Однажды я подумала, что люблю Джованни. Мы шептали друг другу признания в любви, клали их на язык, на плоть друг друга, точно лепестки роз. Мы смотрели друг другу в глаза и чувствовали, как нас заливает бурлящая гормонами кровь. Мы ощупывали друг друга в темноте, и это было так мимолетно-сладко. Мы любили друг друга, или нам это только казалось. Но едва привязанность исчезает, я уже не могу вспомнить ее, лишь в предрассветных сумерках вижу ее фантасмагорические осколки. Едва она проходит, я забываю ее, точно лицо умершего родственника. Мы любили друг друга — Джованни и я. И теперь я смотрела на его пронзенное распластанное, точно у средневекового святого, тело и вспоминала.
Голова Джованни была откинута назад, словно в посткоитальном обмороке. Глаза открыты. Я в последний раз посмотрела в них и поняла, что сделаю сейчас.
Я вернулась к «фиату», порылась в сумочке и нашла там только барный штопор и нейлоновую сумочку — такие берут с собой все итальянцы, когда идут на рынок. Я выщелкнула из штопора резак для фольги и вернулась к телу, которое совсем обмякло и безмолвно сияло в лунном свете.

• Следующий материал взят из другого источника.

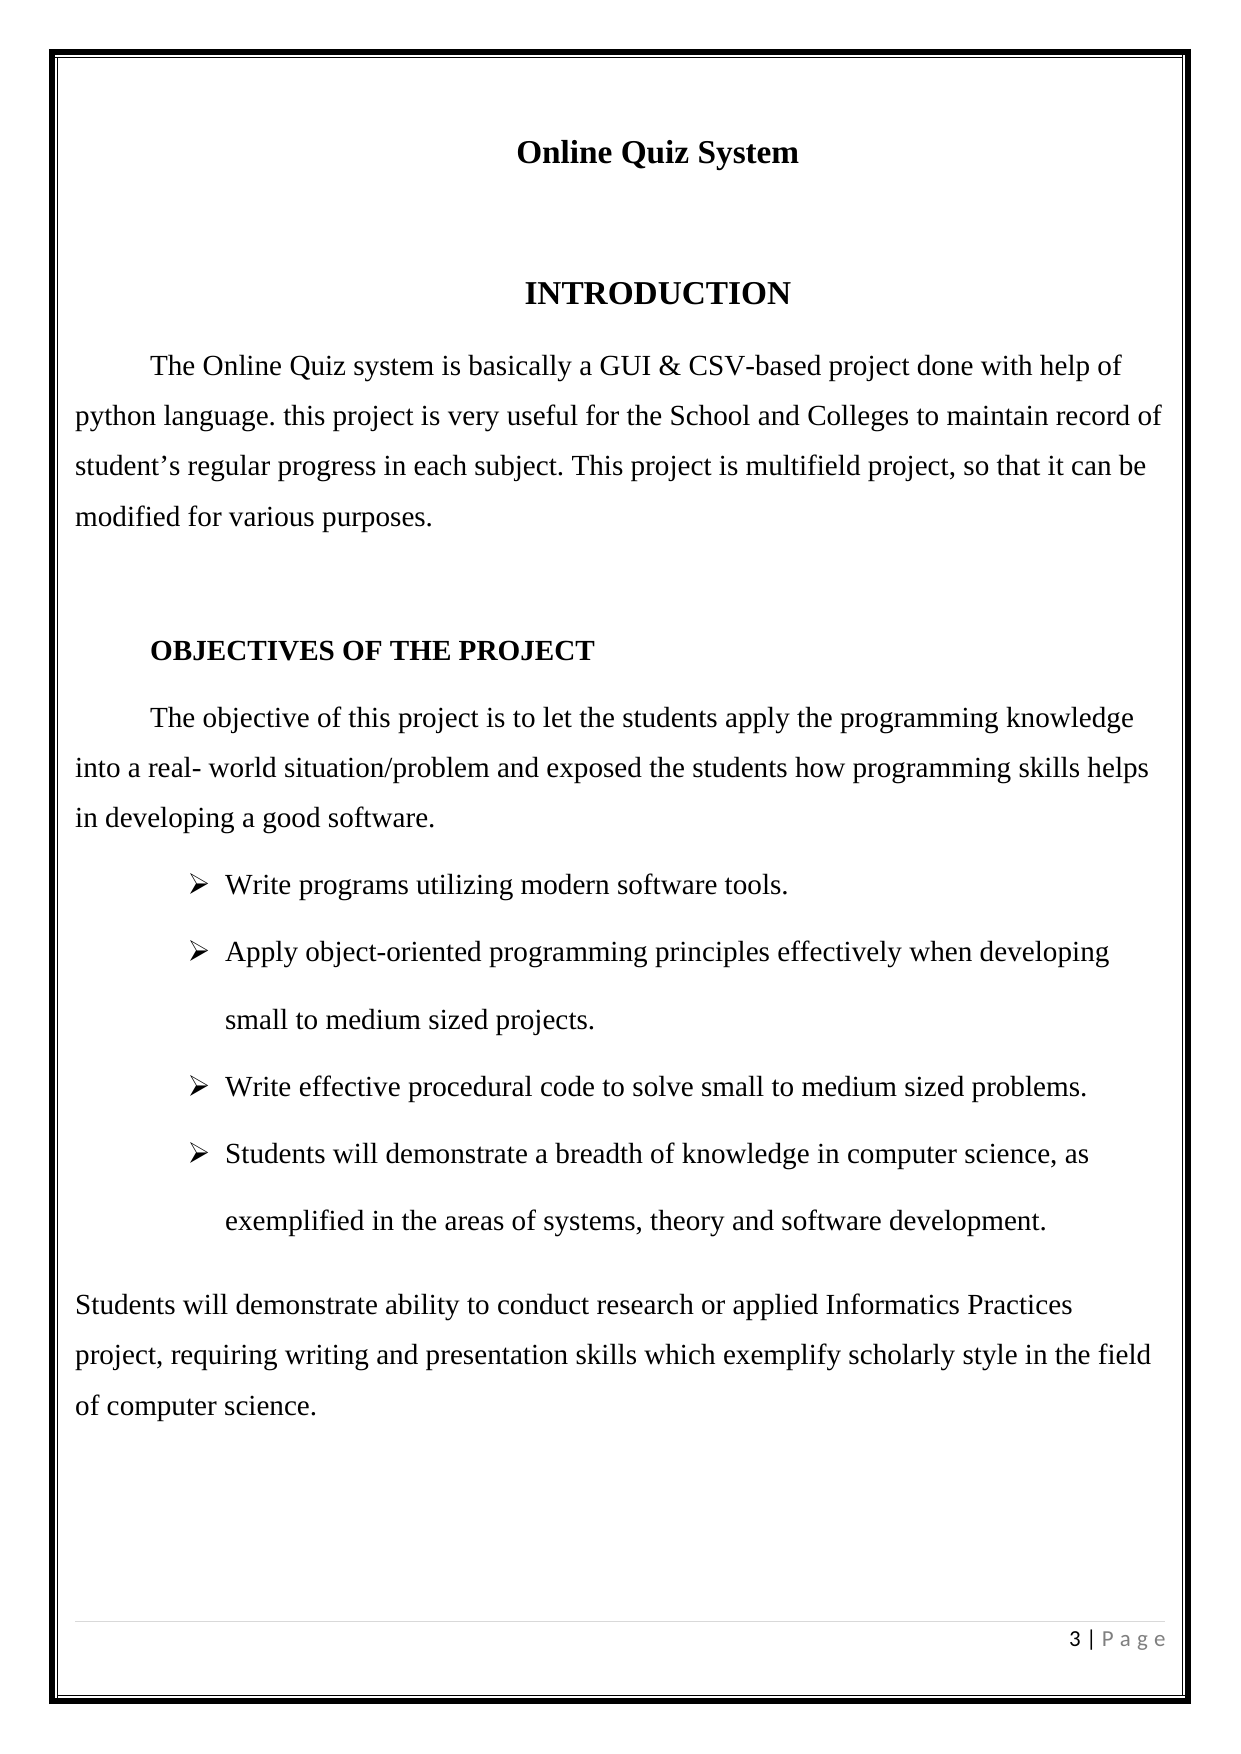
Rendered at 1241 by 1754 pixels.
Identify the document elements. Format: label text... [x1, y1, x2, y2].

list Apply object-oriented programming principles effectively when developing small to medium sized projects. [187, 934, 1165, 1035]
text OBJECTIVES OF THE PROJECT [75, 633, 1165, 666]
text Online Quiz System [75, 132, 1165, 171]
list Write effective procedural code to solve small to medium sized problems. [187, 1069, 1165, 1102]
text The objective of this project is to let the students apply the programming knowledge into a real- world situation/problem and exposed the students how programming skills helps in developing a good software. [75, 700, 1165, 834]
list Students will demonstrate a breadth of knowledge in computer science, as exemplified in the areas of systems, theory and software development. [187, 1136, 1165, 1237]
text Students will demonstrate ability to conduct research or applied Informatics Practices project, requiring writing and presentation skills which exemplify scholarly style in the field of computer science. [75, 1287, 1165, 1421]
text INTRODUCTION [75, 274, 1165, 312]
text The Online Quiz system is basically a GUI & CSV-based project done with help of python language. this project is very useful for the School and Colleges to maintain record of student’s regular progress in each subject. This project is multifield project, so that it can be modified for various purposes. [75, 348, 1165, 532]
list Write programs utilizing modern software tools. [187, 867, 1165, 901]
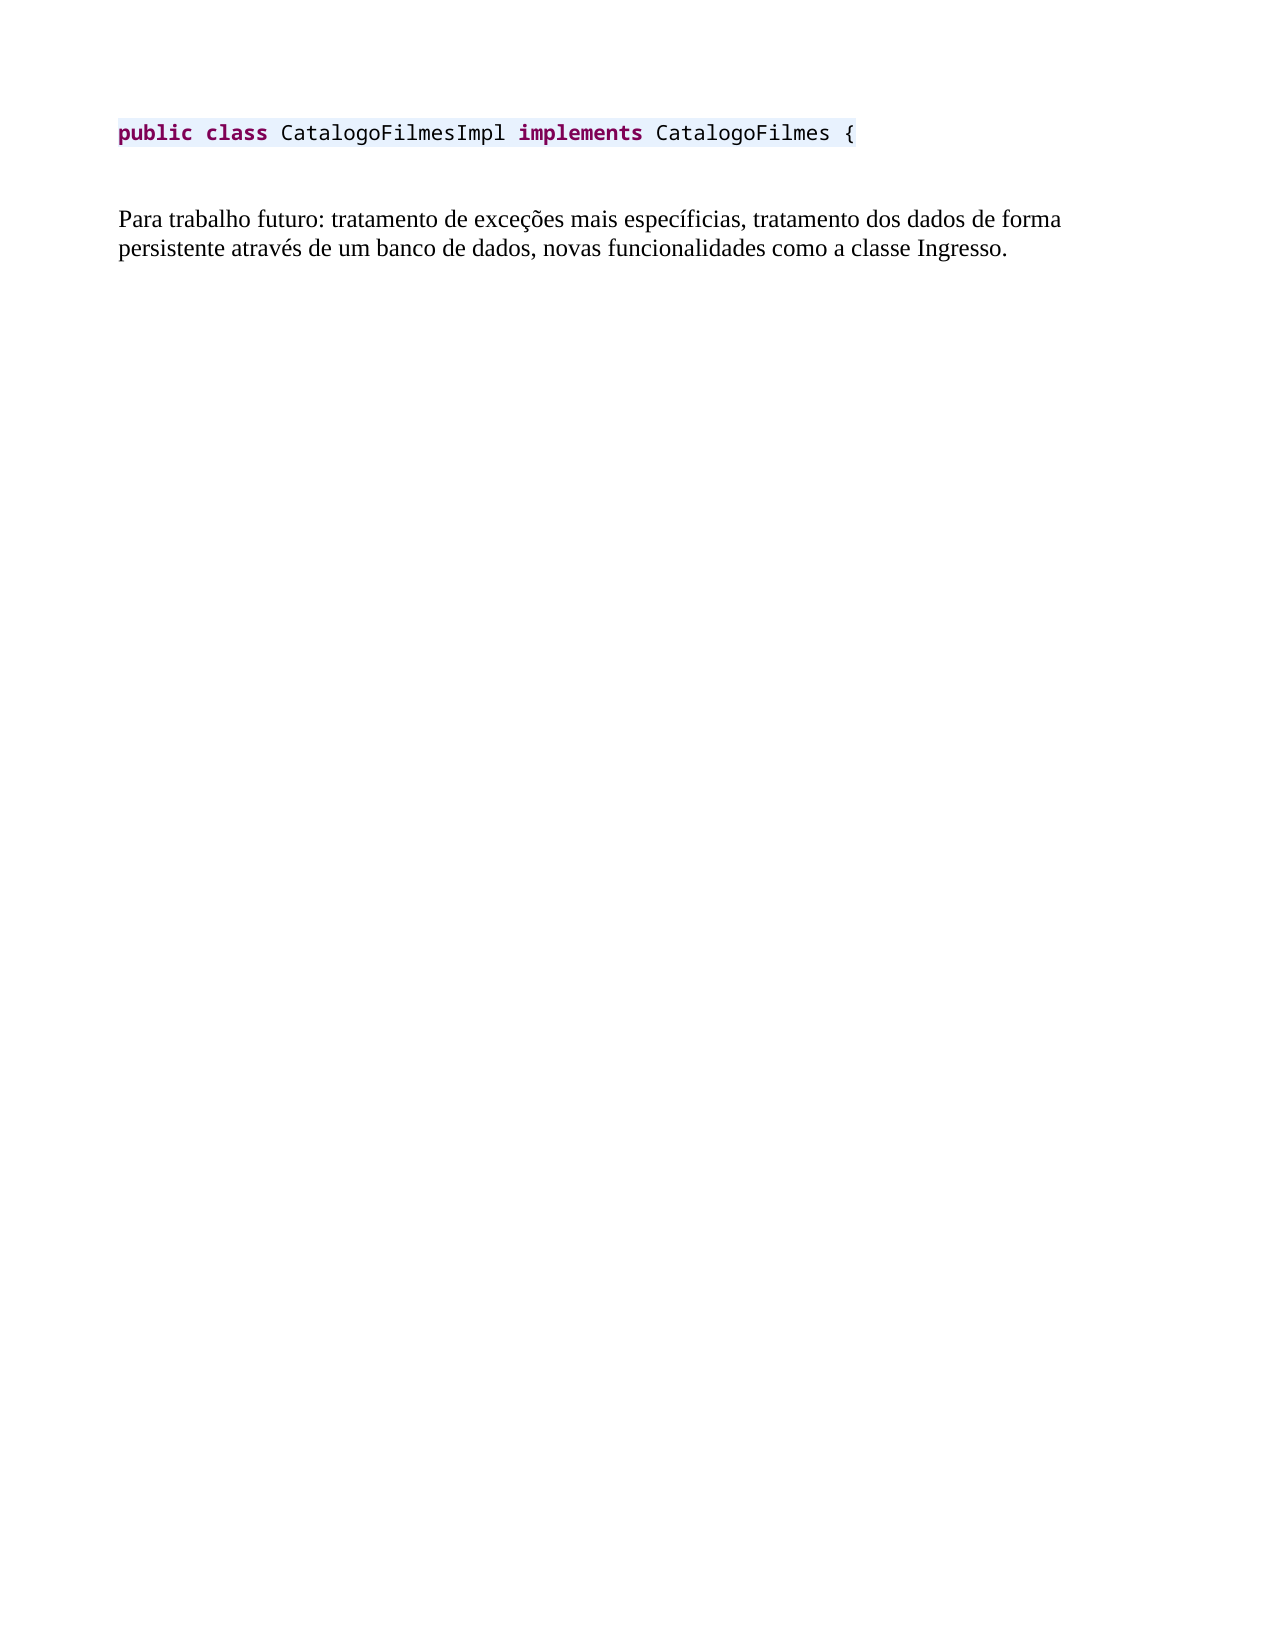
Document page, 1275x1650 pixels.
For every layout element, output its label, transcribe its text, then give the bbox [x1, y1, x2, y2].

text Para trabalho futuro: tratamento de exceções mais específicias, tratamento dos dados de forma persistente através de um banco de dados, novas funcionalidades como a classe Ingresso. [118, 204, 1157, 262]
text public class CatalogoFilmesImpl implements CatalogoFilmes { [118, 118, 1157, 147]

Лезвие было крошечным. Это требовало некоторого терпения и чуть больше времени, чем мне хотелось. В конце концов я разобралась с какими-то хрящиками. Печень была твердой, скользкой и еще горячей, хотя быстро остывала в ночном воздухе. Фары «фиата» светили так, что пришлось чуть отойти, чтобы видеть свои руки. Наконец я высвободила печень и бросила в ту самую нейлоновую сумку для рынка. На заднем сиденье нашла бутылку «Пеллегрино» и вымыла руки, поливая то на одну, то на другую в свете фар. Старой рубашкой, которая валялась там же, я вытерла вначале руки, затем крыло «фиата» и поехала обратно на ферму, надеясь, что меня никто не остановит.
Пакет с печенью я тоже бросила на заднее сиденье поверх рубашки. Вернувшись к себе в комнату, я бросила ее в горящий камин, а печень отдала жене фермера, сказав, что мне подарили печень кабана. Женщина помыла ее, очистила от пленок и положила в холодильник. На следующее утро я приехала в квартиру Джованни, где приготовила из нее восхитительный паштет, который и съела.
8
Вырезка
В человеческом теле в среднем шестьдесят шесть фунтов, или около тридцати килограммов, съедобного мяса — это больше, чем вы можете себе представить, особенно если учесть, что людские особи совершенно несъедобны. Но гораздо более интересен, на мой взгляд, факт, что все предпочитают разное. Кому-то нравится филе: ягодицы, поясничные или нежные межреберные мышцы, пикантный костный мозг или сочный головной, округлые, как бедра конькобежца, стейки. Другие же больше любят ладони, щеки, предплечья. Поедание человеческого сердца уже превратилось в клише, практически в смысловую тавтологию, если говорить об эмоциях. Я вижу некую красоту в употреблении крови, хотя бы в хорошей колбасе, которая большинству кажется весьма сомнительной, даже грязной и слишком грубой. И практически никто не ест глазные яблоки и пенис. Первые слишком горькие, а второй больше похож на жвачку.